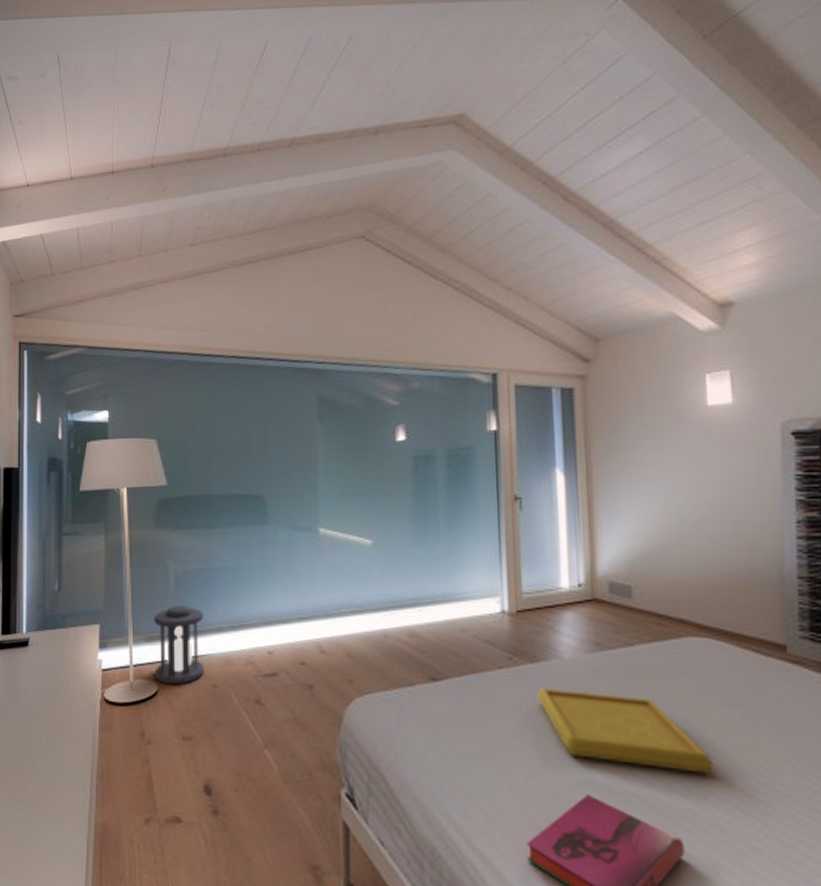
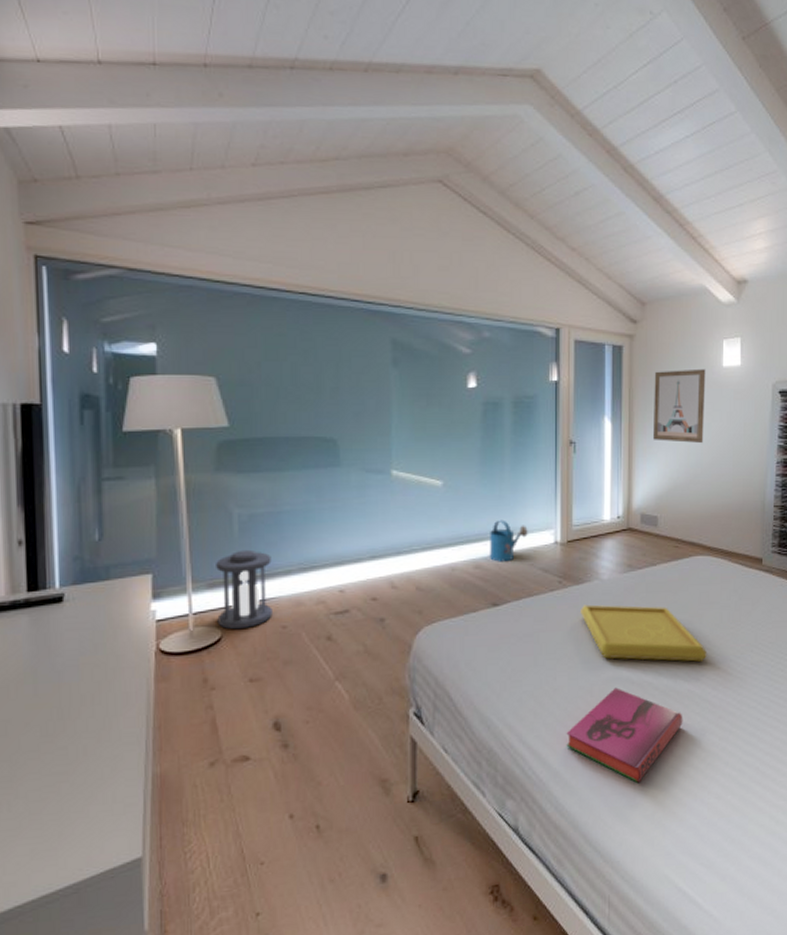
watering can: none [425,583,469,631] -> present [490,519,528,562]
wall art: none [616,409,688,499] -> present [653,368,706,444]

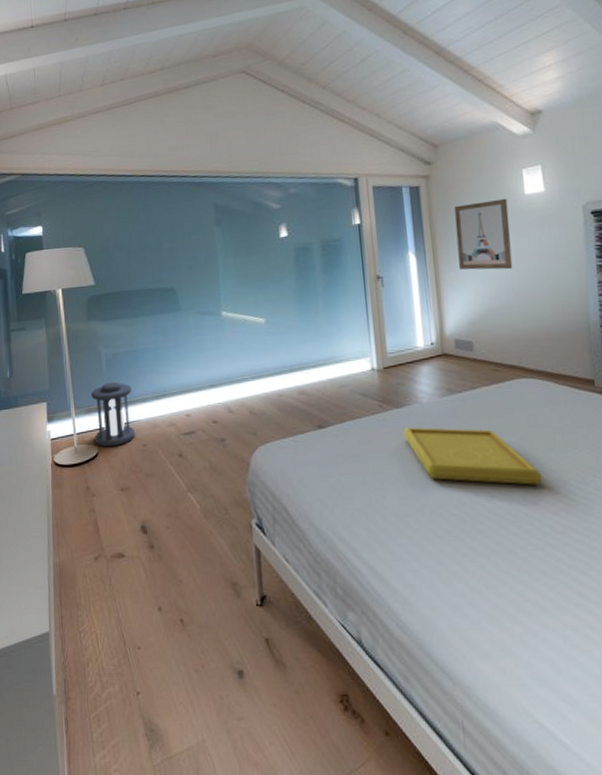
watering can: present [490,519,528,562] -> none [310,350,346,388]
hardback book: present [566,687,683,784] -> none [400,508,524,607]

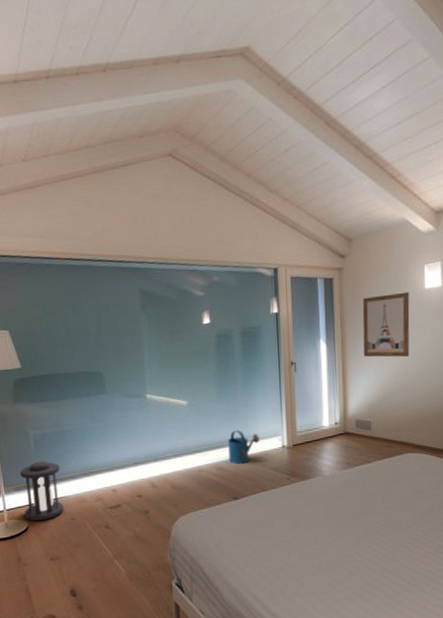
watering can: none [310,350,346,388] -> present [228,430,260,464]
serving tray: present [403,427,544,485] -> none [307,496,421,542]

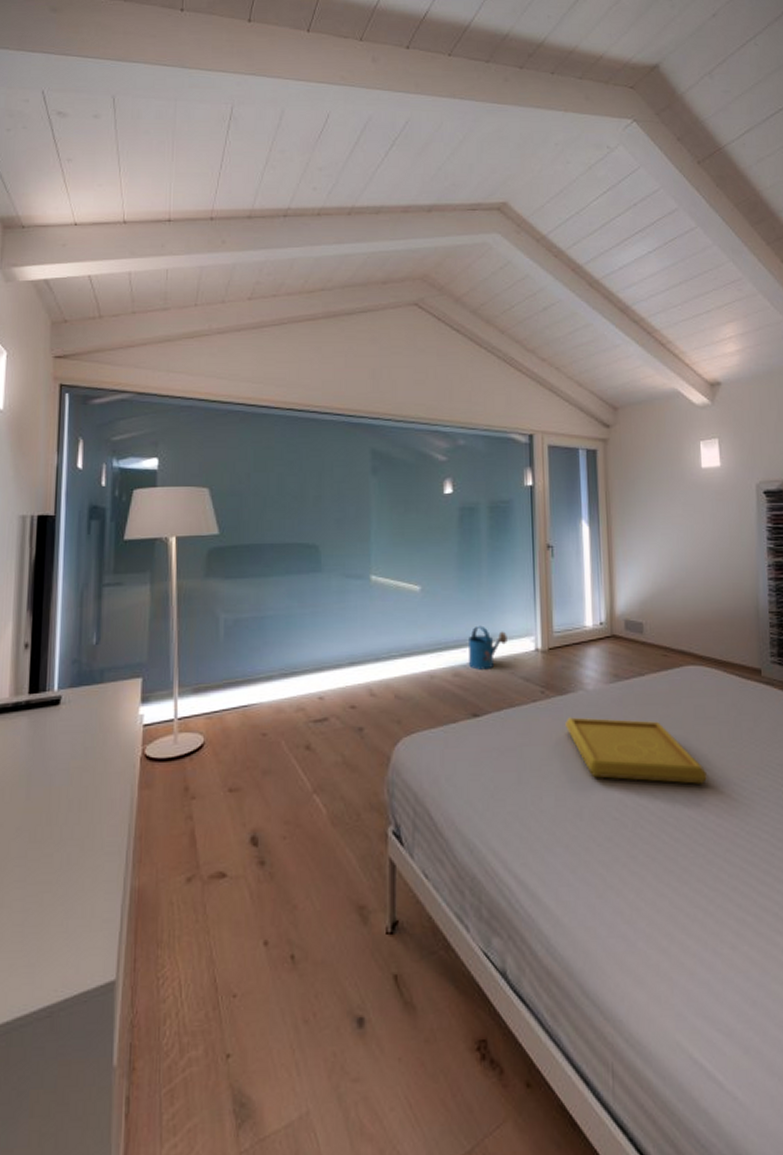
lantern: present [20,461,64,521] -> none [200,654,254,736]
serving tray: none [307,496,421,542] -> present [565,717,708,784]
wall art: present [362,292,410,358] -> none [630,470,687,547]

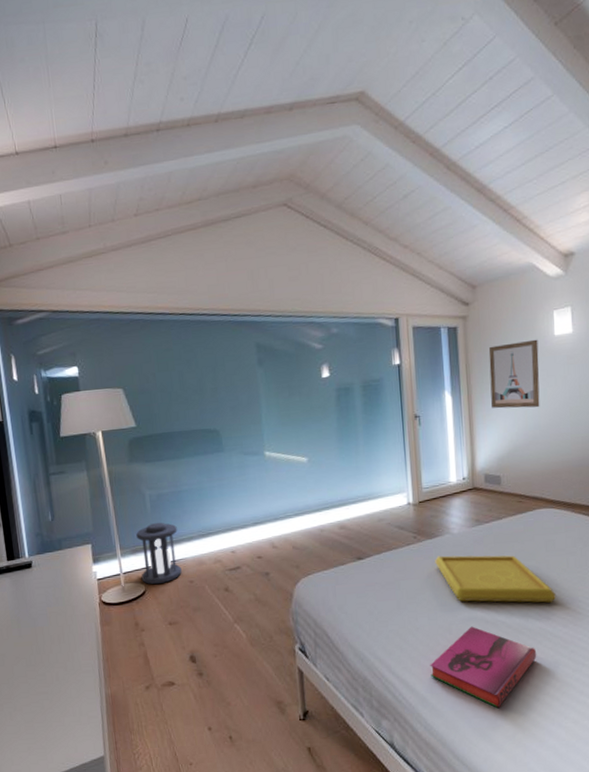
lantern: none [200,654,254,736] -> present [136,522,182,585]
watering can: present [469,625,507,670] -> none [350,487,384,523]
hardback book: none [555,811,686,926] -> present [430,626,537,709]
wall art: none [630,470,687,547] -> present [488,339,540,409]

•••••

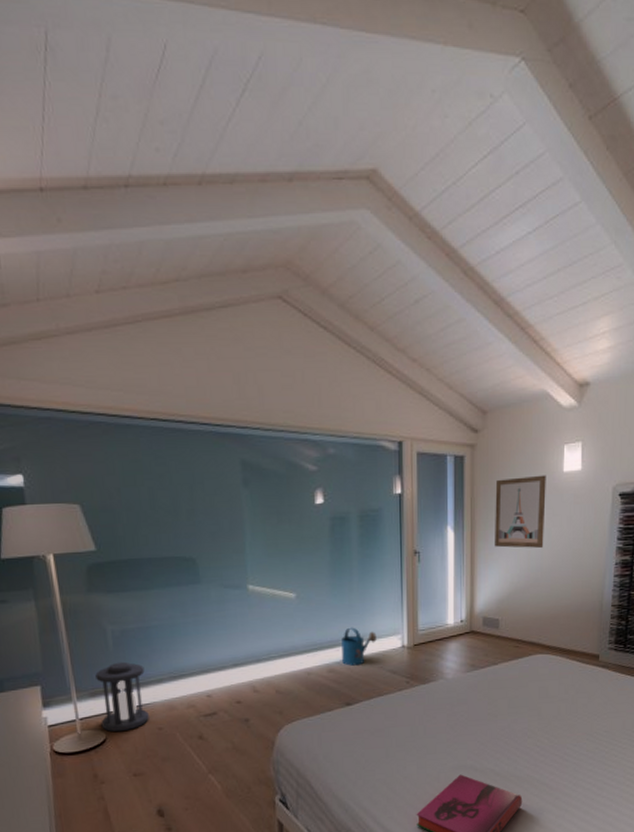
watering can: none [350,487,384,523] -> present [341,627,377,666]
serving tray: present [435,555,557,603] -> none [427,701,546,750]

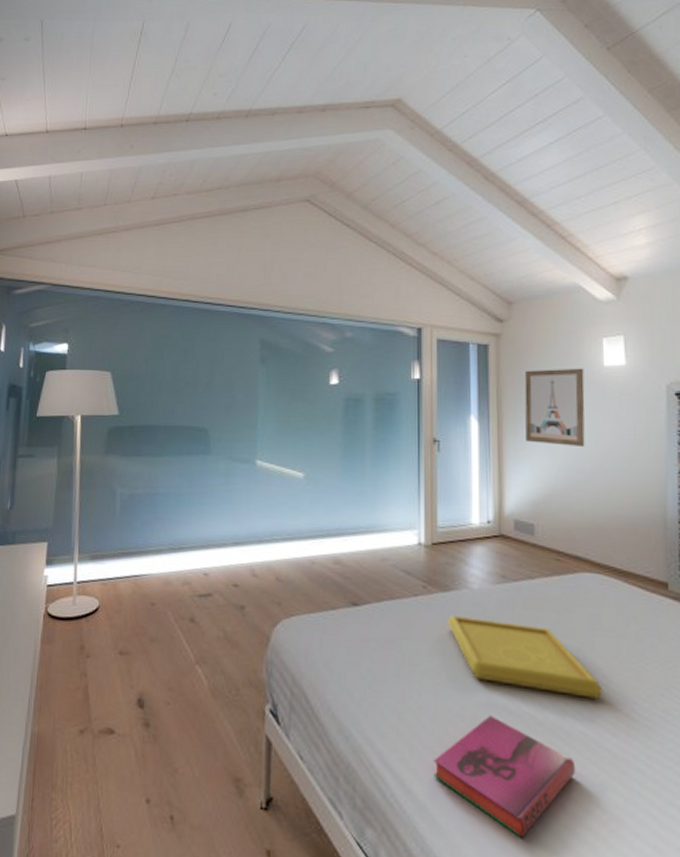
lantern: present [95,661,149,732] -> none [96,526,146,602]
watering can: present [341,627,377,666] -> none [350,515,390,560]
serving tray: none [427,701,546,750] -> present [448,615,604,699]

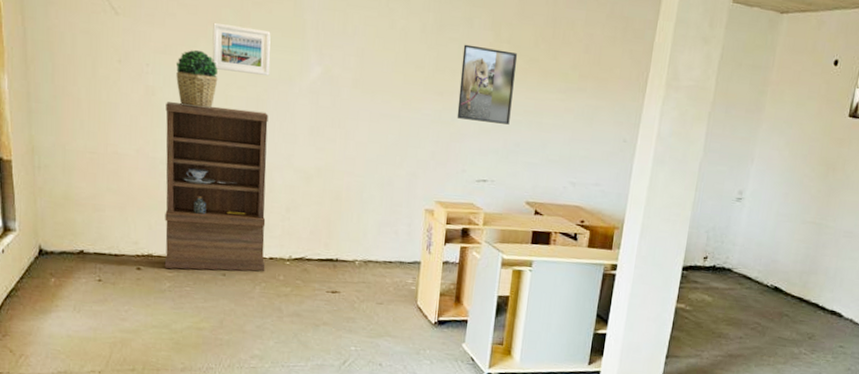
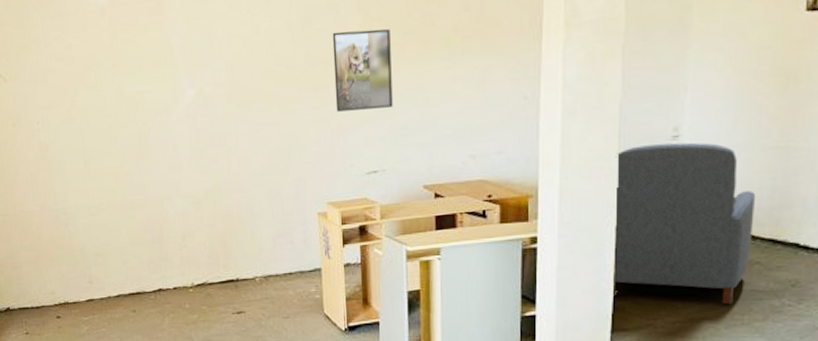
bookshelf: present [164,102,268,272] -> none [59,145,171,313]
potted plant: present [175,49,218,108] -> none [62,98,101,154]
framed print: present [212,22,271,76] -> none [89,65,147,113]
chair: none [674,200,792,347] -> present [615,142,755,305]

•••••

### Assignment
After locating the line containing "watering can: none [425,583,469,631]" in the entries above, return it and every line after it exactly, ending at the line containing "watering can: present [490,519,528,562]", without pictures.

### Written solution
watering can: none [425,583,469,631] -> present [490,519,528,562]
wall art: none [616,409,688,499] -> present [653,368,706,444]

watering can: present [490,519,528,562] -> none [310,350,346,388]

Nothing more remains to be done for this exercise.